One of the distinguishing features of ancient magic is the view of the universe as a living whole in its own right: what is called a “cosmos” or a “macrocosm”. Things are not just mechanically related to one another but tend toward higher purposes, the highest of those purposes being the metabolism of the whole.

There are no isolated individuals in such a world. We are all organs of this more fundamental cosmic organism—or, if you prefer, of a divine order of things. The magician plays a special role in this divine order. They are not simply a miracle-worker or healer. They are also responsible for assuring that the divine is firmly anchored in this world, so that the cosmological metabolism may continue.

One implication of this is that not just anyone can become a magician. Magic is not principally a set of techniques you pick up and apply to an otherwise pliable substrate. One must be selected for such work. The work itself cannot be carried out just as one wishes—unless one wishes to offend the gods. Another implication is that one experiences the macrocosm as an undeniably vast, awesome, even terror-inspiring entity that dwarfs the individual—and yet at the same time, there is the recognition that we are somehow essential to this whole. Without the magician there to anchor the divine in this world, the divine would not exist.

Crowley’s idea of true will could be viewed as an attempt to reestablish this ancient idea on a more modern footing. The true will of a person is not their freedom of choice to do this or that. That’s what Crowley calls “do what you want”. Your true will is the role you are predestined to play in the universe. It’s your karma, which means that it is irreducibly relational.
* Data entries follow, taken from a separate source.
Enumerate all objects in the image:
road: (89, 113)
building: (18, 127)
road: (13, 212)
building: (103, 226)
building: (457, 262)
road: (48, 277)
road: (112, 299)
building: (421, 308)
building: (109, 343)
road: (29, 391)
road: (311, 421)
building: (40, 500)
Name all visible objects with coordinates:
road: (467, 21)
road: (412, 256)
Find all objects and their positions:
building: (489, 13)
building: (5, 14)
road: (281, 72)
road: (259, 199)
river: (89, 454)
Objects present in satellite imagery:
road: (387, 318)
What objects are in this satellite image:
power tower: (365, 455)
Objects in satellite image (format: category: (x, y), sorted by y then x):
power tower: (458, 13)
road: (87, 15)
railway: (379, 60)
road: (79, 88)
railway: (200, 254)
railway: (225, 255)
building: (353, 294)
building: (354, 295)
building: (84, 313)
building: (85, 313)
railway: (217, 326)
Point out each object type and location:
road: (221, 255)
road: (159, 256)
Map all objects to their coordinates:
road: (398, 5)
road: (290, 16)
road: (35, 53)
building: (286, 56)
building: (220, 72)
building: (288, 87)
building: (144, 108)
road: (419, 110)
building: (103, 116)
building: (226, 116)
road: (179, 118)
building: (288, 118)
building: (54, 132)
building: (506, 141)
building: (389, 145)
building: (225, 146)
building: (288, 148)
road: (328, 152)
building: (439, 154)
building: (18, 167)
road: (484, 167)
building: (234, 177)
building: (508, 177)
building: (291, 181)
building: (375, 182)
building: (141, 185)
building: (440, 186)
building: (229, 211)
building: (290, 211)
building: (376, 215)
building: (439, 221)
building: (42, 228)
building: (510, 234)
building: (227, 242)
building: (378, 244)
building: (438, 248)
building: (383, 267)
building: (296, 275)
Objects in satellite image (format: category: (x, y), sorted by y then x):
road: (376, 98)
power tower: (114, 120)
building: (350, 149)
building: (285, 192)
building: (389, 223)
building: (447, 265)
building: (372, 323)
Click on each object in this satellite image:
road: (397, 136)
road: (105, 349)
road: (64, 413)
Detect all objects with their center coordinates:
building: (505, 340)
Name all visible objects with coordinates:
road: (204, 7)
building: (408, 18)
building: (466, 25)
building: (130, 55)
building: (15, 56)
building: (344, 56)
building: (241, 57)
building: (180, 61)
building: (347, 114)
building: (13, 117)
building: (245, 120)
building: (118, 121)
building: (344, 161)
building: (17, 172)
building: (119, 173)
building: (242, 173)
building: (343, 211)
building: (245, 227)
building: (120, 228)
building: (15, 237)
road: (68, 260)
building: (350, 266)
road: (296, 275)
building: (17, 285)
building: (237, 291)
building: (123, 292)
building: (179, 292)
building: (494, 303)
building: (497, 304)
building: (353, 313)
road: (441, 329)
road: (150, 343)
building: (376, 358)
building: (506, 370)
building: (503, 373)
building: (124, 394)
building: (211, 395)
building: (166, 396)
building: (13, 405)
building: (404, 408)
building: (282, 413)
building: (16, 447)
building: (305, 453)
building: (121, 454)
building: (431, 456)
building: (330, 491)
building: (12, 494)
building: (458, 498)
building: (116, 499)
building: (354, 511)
There is no meaning to your will outside of the particular way of relating with the rest of the universe and the other stars in it—meaning, there is no way to get rid of “accidents” such as embodiment, the family and culture you happen to be born in, the state of the country and the world you find yourself in, and all the problems of human relatedness. All of it needs to be worked with skillfully, a work Crowley generalized with the term “magick”.

This is why Crowley says you have to discover your true will, accept it, and live in accordance with it, not attempt to invent it. It’s the attempt to invent ourselves according to preconceived ideas of what a person should be that leads to all the trouble in life. Instead you need to learn the nature and powers of your own being and how they express themselves in relation to the rest of reality, and learn to serve that microcosmic function to the best of your ability.

The attempt to jettison the macrocosm and to make magic all about “doing MY will” (as though “I” own the will rather than the will owning or expressing itself through “me”) in abstraction from a higher, preordained purpose—or the attempt to define “truth” purely in terms of what I find “useful”—is basically what Crowley means by the Left-Hand Path. The person who follows that path of radical individualism or subjectivism abstracted from the purpose of the whole is the Black Brother, who is the antithesis of the Saint. The Black Brother thinks they have a will; reality is what they will it to be. The Saint has come to understand the reverse: the will has created a temporary, imperfect self so that it may experience the perfection of existence. The Saints understands themselves as instruments of that higher reality.